Mentre molti alti ufficiali dell’esercito hanno fatto mea culpa, il premier se ne è guardato bene. Richiesto di un commento dal New York Times, ha twittato invece su X scaricando la colpa sui servizi di intelligence che non gli avrebbero dato sufficienti informazioni – tweet che poi è stato cancellato, ma che diceva in ebraico “In nessun momento il primo ministro Netanyahu è stato avvertito che Hamas avesse intenzioni di guerra. Anzi, la convinzione di tutta la gerarchia della sicurezza inclusi il capo dell’intelligence militare e il capo dello Shin Bet, era che Hamas fosse sotto controllo e cercasse di patteggiare”.

Ma l’azione del governo, dice il NYT, c’entra eccome.
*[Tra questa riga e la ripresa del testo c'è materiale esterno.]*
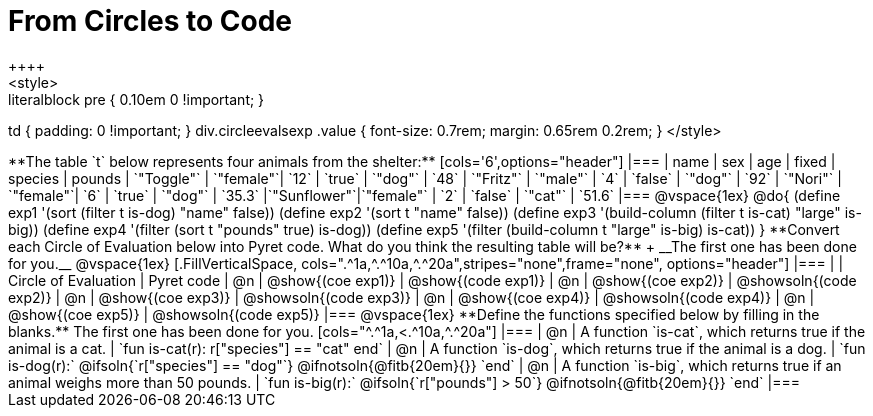 = From Circles to Code
++++
<style>
.literalblock pre { 0.10em 0 !important; }
td { padding: 0 !important; }
div.circleevalsexp .value { font-size: 0.7rem; margin: 0.65rem 0.2rem; }
</style>
++++

**The table `t` below represents four animals from the shelter:**

[cols='6',options="header"]
|===
| name        | sex       | age   | fixed   | species | pounds
| `"Toggle"`  | `"female"`| `12`  | `true`  | `"dog"` | `48`
| `"Fritz"`   | `"male"`  |  `4`  | `false` | `"dog"` | `92`
| `"Nori"`    | `"female"`|  `6`  | `true`  | `"dog"` | `35.3`
|`"Sunflower"`|`"female"` |  `2`  | `false` | `"cat"` | `51.6`
|===

@vspace{1ex}

@do{

(define exp1 '(sort (filter t is-dog) "name" false))
(define exp2 '(sort t "name" false))
(define exp3 '(build-column (filter t is-cat) "large" is-big))
(define exp4 '(filter (sort t "pounds" true) is-dog))
(define exp5 '(filter (build-column t "large" is-big) is-cat))

}

**Convert each Circle of Evaluation below into Pyret code. What do you think the resulting table will be?** +
__The first one has been done for you.__

@vspace{1ex}

[.FillVerticalSpace, cols=".^1a,^.^10a,^.^20a",stripes="none",frame="none", options="header"]
|===
|
| Circle of Evaluation
| Pyret code

| @n
| @show{(coe exp1)}
| @show{(code exp1)}

| @n
| @show{(coe exp2)}
| @showsoln{(code exp2)}

| @n
| @show{(coe exp3)}
| @showsoln{(code exp3)}

| @n
| @show{(coe exp4)}
| @showsoln{(code exp4)}

| @n
| @show{(coe exp5)}
| @showsoln{(code exp5)}

|===

@vspace{1ex}

**Define the functions specified below by filling in the blanks.** The first one has been done for you.

[cols="^.^1a,<.^10a,^.^20a"]
|===
| @n
| A function `is-cat`, which returns true if the animal is a cat.
| `fun is-cat(r): r["species"] == "cat" end`

| @n
| A function `is-dog`, which returns true if the animal is a dog.
| `fun is-dog(r):` @ifsoln{`r["species"] == "dog"`} @ifnotsoln{@fitb{20em}{}} `end`

| @n
| A function `is-big`, which returns true if an animal weighs more than 50 pounds.
| `fun is-big(r):` @ifsoln{`r["pounds"] > 50`} @ifnotsoln{@fitb{20em}{}} `end`
|===
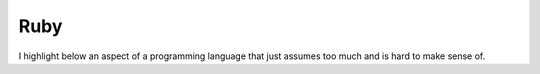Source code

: Ruby
====

I highlight below an aspect of a programming language that just assumes too much and is hard to make sense of.

..  code-block:: ruby
    :emphasize-lines: 14

    require 'open-uri'
    require 'redis'

    URLS = %w[
        http://www.gutenberg.org/ebooks/98.txt.utf-8    
        http://www.gutenberg.org/ebooks/1400.txt.utf-8  
        http://www.gutenberg.org/ebooks/730.txt.utf-8   
        http://www.gutenberg.org/ebooks/766.txt.utf-8   
        http://www.gutenberg.org/ebooks/19337.txt.utf-8 
        http://www.gutenberg.org/ebooks/700.txt.utf-8   
    ]

    BOOKS = URLS.map(&File.method(:basename))
    REDIS = Redis.current

    URLS.each do |url|
        text = open(url)
        name = File.basename(url)

        text.each_line do |line|
            REDIS.pfadd(name,line.split(/\s+/).map(&:downcase))
        end
    end

    BOOKS.each do |name|
        puts "#{name}: #{REDIS.pfcount(name)}"
    end

    puts "All: #{REDIS.pfcount(*BOOKS)}"


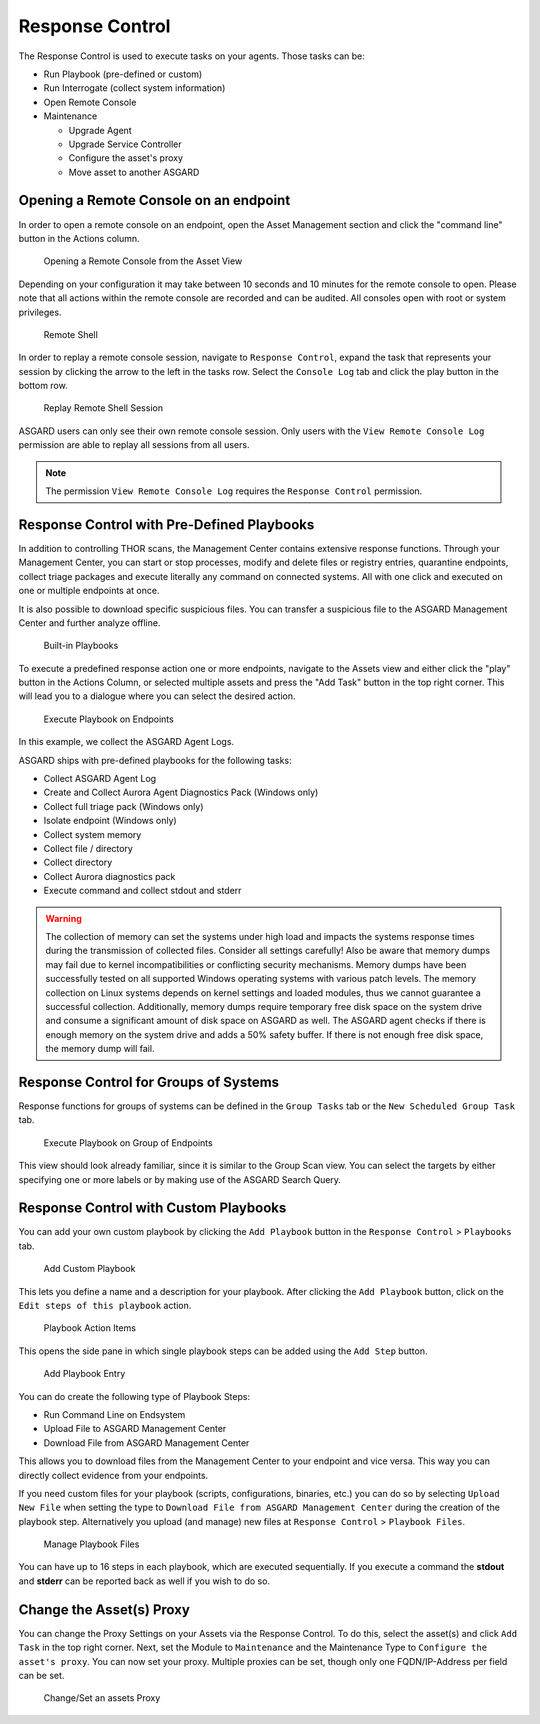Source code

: .. index:: Response Control

Response Control
================

The Response Control is used to execute tasks on your agents. Those
tasks can be:

* Run Playbook (pre-defined or custom)
* Run Interrogate (collect system information)
* Open Remote Console
* Maintenance

  - Upgrade Agent
  - Upgrade Service Controller
  - Configure the asset's proxy
  - Move asset to another ASGARD

Opening a Remote Console on an endpoint
^^^^^^^^^^^^^^^^^^^^^^^^^^^^^^^^^^^^^^^

In order to open a remote console on an endpoint, open the Asset
Management section and click the "command line" button in the Actions column.

.. figure:: ../images/mc_remote-console.png
   :alt: Opening a Remote Console from the Asset View

   Opening a Remote Console from the Asset View

Depending on your configuration it may take between 10 seconds and 10
minutes for the remote console to open. Please note that all actions
within the remote console are recorded and can be audited. All consoles
open with root or system privileges.

.. figure:: ../images/mc_open-remote-console.png
   :alt: Remote Shell

   Remote Shell

In order to replay a remote console session, navigate to ``Response Control``,
expand the task that represents your session by clicking the arrow to the left
in the tasks row. Select the ``Console Log`` tab and click the play button in
the bottom row.

.. figure:: ../images/mc_remote-console-replay.png
   :alt: Replay Remote Shell Session

   Replay Remote Shell Session

ASGARD users can only see their own remote console session. Only users with
the ``View Remote Console Log`` permission are able to replay all sessions from
all users.

.. note::
   The permission ``View Remote Console Log`` requires the ``Response Control``
   permission.

Response Control with Pre-Defined Playbooks
^^^^^^^^^^^^^^^^^^^^^^^^^^^^^^^^^^^^^^^^^^^

In addition to controlling THOR scans, the Management Center contains
extensive response functions. Through your Management Center, you can
start or stop processes, modify and delete files or registry entries,
quarantine endpoints, collect triage packages and execute literally
any command on connected systems. All with one click and executed on
one or multiple endpoints at once.

It is also possible to download specific suspicious files. You can transfer
a suspicious file to the ASGARD Management Center and further analyze
offline.

.. figure:: ../images/mc_built-in-playbooks.png
   :alt: Built-in Playbooks

   Built-in Playbooks

To execute a predefined response action one or more endpoints, navigate
to the Assets view and either click the "play" button in the Actions
Column, or selected multiple assets and press the "Add Task" button in
the top right corner. This will lead you to a dialogue where you can
select the desired action.

.. figure:: ../images/mc_execute-playbook.png
   :alt: Execute Playbook on Endpoints

   Execute Playbook on Endpoints

In this example, we collect the ASGARD Agent Logs.

ASGARD ships with pre-defined playbooks for the following tasks:

* Collect ASGARD Agent Log
* Create and Collect Aurora Agent Diagnostics Pack (Windows only)
* Collect full triage pack (Windows only)
* Isolate endpoint (Windows only)
* Collect system memory
* Collect file / directory
* Collect directory
* Collect Aurora diagnostics pack
* Execute command and collect stdout and stderr

.. warning::
    The collection of memory can set the systems under high load and
    impacts the systems response times during the transmission of
    collected files. Consider all settings carefully! Also be aware
    that memory dumps may fail due to kernel incompatibilities or
    conflicting security mechanisms. Memory dumps have been successfully
    tested on all supported Windows operating systems with various patch
    levels. The memory collection on Linux systems depends on kernel
    settings and loaded modules, thus we cannot guarantee a successful
    collection. Additionally, memory dumps require temporary free
    disk space on the system drive and consume a significant amount
    of disk space  on ASGARD as well. The ASGARD agent checks if there
    is enough memory on the  system drive and adds a 50% safety buffer.
    If there is not enough free disk  space, the memory dump will fail.  

Response Control for Groups of Systems
^^^^^^^^^^^^^^^^^^^^^^^^^^^^^^^^^^^^^^

Response functions for groups of systems can be defined in the ``Group Tasks``
tab or the ``New Scheduled Group Task`` tab.

.. figure:: ../images/mc_response-group-task.png
   :alt: Execute Playbook on Group of Endpoints

   Execute Playbook on Group of Endpoints

This view should look already familiar, since it is similar to the
Group Scan view. You can select the targets by either specifying
one or more labels or by making use of the ASGARD Search Query.

Response Control with Custom Playbooks
^^^^^^^^^^^^^^^^^^^^^^^^^^^^^^^^^^^^^^

You can add your own custom playbook by clicking the ``Add Playbook`` button in the 
``Response Control`` > ``Playbooks`` tab. 

.. figure:: ../images/mc_custom-playbook.png
   :alt: Add Custom Playbook

   Add Custom Playbook

This lets you define a name and a description for your playbook. After clicking
the ``Add Playbook`` button, click on the ``Edit steps of this playbook`` action. 

.. figure:: ../images/mc_edit-playbook-steps.png
   :alt: Playbook Action Items

   Playbook Action Items

This opens the side pane in which single playbook steps
can be added using the ``Add Step`` button.

.. figure:: ../images/mc_add-playbook-step.png
   :alt: Add Playbook Entry

   Add Playbook Entry

You can do create the following type of Playbook Steps:

- Run Command Line on Endsystem
- Upload File to ASGARD Management Center
- Download File from ASGARD Management Center

This allows you to download files from the Management Center
to your endpoint and vice versa. This way you can directly
collect evidence from your endpoints.

If you need custom files for your playbook (scripts, configurations, binaries, etc.)
you can do so by selecting ``Upload New File`` when setting the type to ``Download File
from ASGARD Management Center`` during the creation of the playbook step. Alternatively
you upload (and manage) new files at ``Response Control`` > ``Playbook Files``.

.. figure:: ../images/mc_upload-playbook-file.png
   :alt: Manage Playbook Files

   Manage Playbook Files

You can have up to 16 steps in each playbook, which are executed sequentially.
If you execute a command the **stdout** and **stderr** can be reported back as
well if you wish to do so.

Change the Asset(s) Proxy
^^^^^^^^^^^^^^^^^^^^^^^^^

You can change the Proxy Settings on your Assets via the Response Control.
To do this, select the asset(s) and click ``Add Task`` in the top right corner.
Next, set the Module to ``Maintenance`` and the Maintenance Type to
``Configure the asset's proxy``. You can now set your proxy. Multiple proxies
can be set, though only one FQDN/IP-Address per field can be set.

.. figure:: ../images/mc_change-proxy-task.png
   :alt: Change/Set an assets Proxy

   Change/Set an assets Proxy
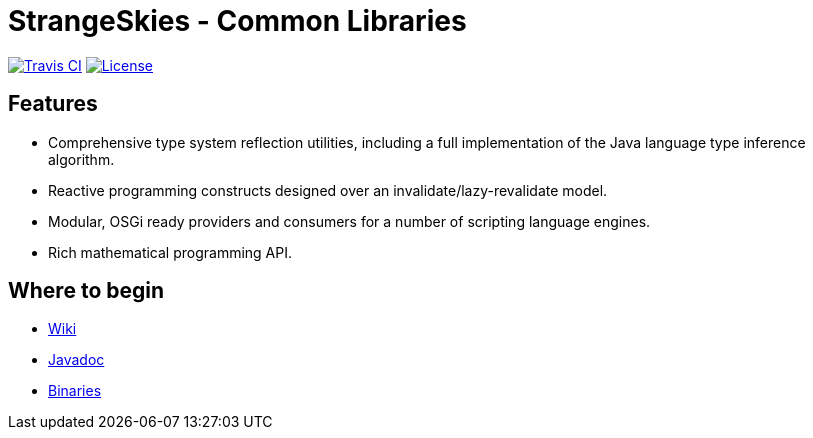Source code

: = StrangeSkies - Common Libraries

image:http://img.shields.io/travis/StrangeSkies/uk.co.strangeskies.svg[Travis CI, link="https://travis-ci.org/StrangeSkies/uk.co.strangeskies"]
image:https://img.shields.io/github/license/StrangeSkies/uk.co.strangeskies.svg[License, link="https://tldrlegal.com/license/gnu-general-public-license-v3-%28gpl-3%29"]

== Features

* Comprehensive type system reflection utilities, including a full implementation of the Java language type inference algorithm.
* Reactive programming constructs designed over an invalidate/lazy-revalidate model.
* Modular, OSGi ready providers and consumers for a number of scripting language engines.
* Rich mathematical programming API.

== Where to begin

* https://github.com/StrangeSkies/uk.co.strangeskies/wiki[Wiki]
* https://strangeskies.github.io/uk.co.strangeskies/[Javadoc]
* https://not-yet[Binaries]
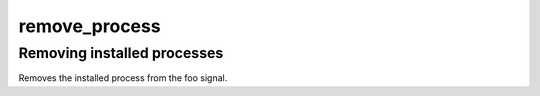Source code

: .. /remove_process.php generated using docpx on 01/28/13 03:43am


remove_process
==============

.. function:: remove_process()


    Removes an installed signal process.

    :param string|integer|object: Signal process is attached to.
    :param object: Process.

    :rtype: void 


Removing installed processes
----------------------------

Removes the installed process from the foo signal.

.. code-block::php

   <?php
   $process = signal('foo', function(){});
   
   remove_process('foo', $process);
Intanto, è stato Netanyahu a concentrarsi sulla minaccia iraniana. Inoltre, andando per punti:
-Alcuni alti militari e i vertici dello Shin Bet avevano osservato con preoccupazione le manovre militari di Hamas alla frontiera. Il già citato generale Aharon Haliva in una cerimonia militare l’11 settembre ha detto pubblicamente “Dobbiamo essere più preparati che mai per un conflitto militare ampio su vari fronti”. Alcuni alleati politici del premier lo hanno criticato in televisione.
– Anche la Giordania, custode dei luoghi sacri dell’Islam, aveva segnalato a Israele la pericolosità dei raid israeliani sulla spianata delle moschee, considerati una provocazione dai palestinesi.
– Israele sapeva che Hamas, sostenuto dall’Iran con fondi e armi, stava diventando più forte, ma era convinta di poter contenere la minaccia con il suo network di spie, la sua intelligence tecnologica sofisticata e il “muro” costruito al confine con la Striscia.
– Ultimo ma non di minore importanza: mentre Netanyahu ha sempre attaccato pubblicamente Hamas come un regime terrorista promettendo di combatterlo, nei fatti lo ha anche considerato uno strumento per controbilanciare il potere dei suoi rivali dell’Autorità Nazionale Palestinese che, guidata dall’ormai anziano presidente Mahmoud Abbas, ha il controllo amministrativo della Cisgiordania. Il premier, dice il New York Times, ha spiegato ai suoi uomini che una ANP indebolita significava minore pressione sul governo israeliano a fare concessioni ai palestinesi in caso di negoziati.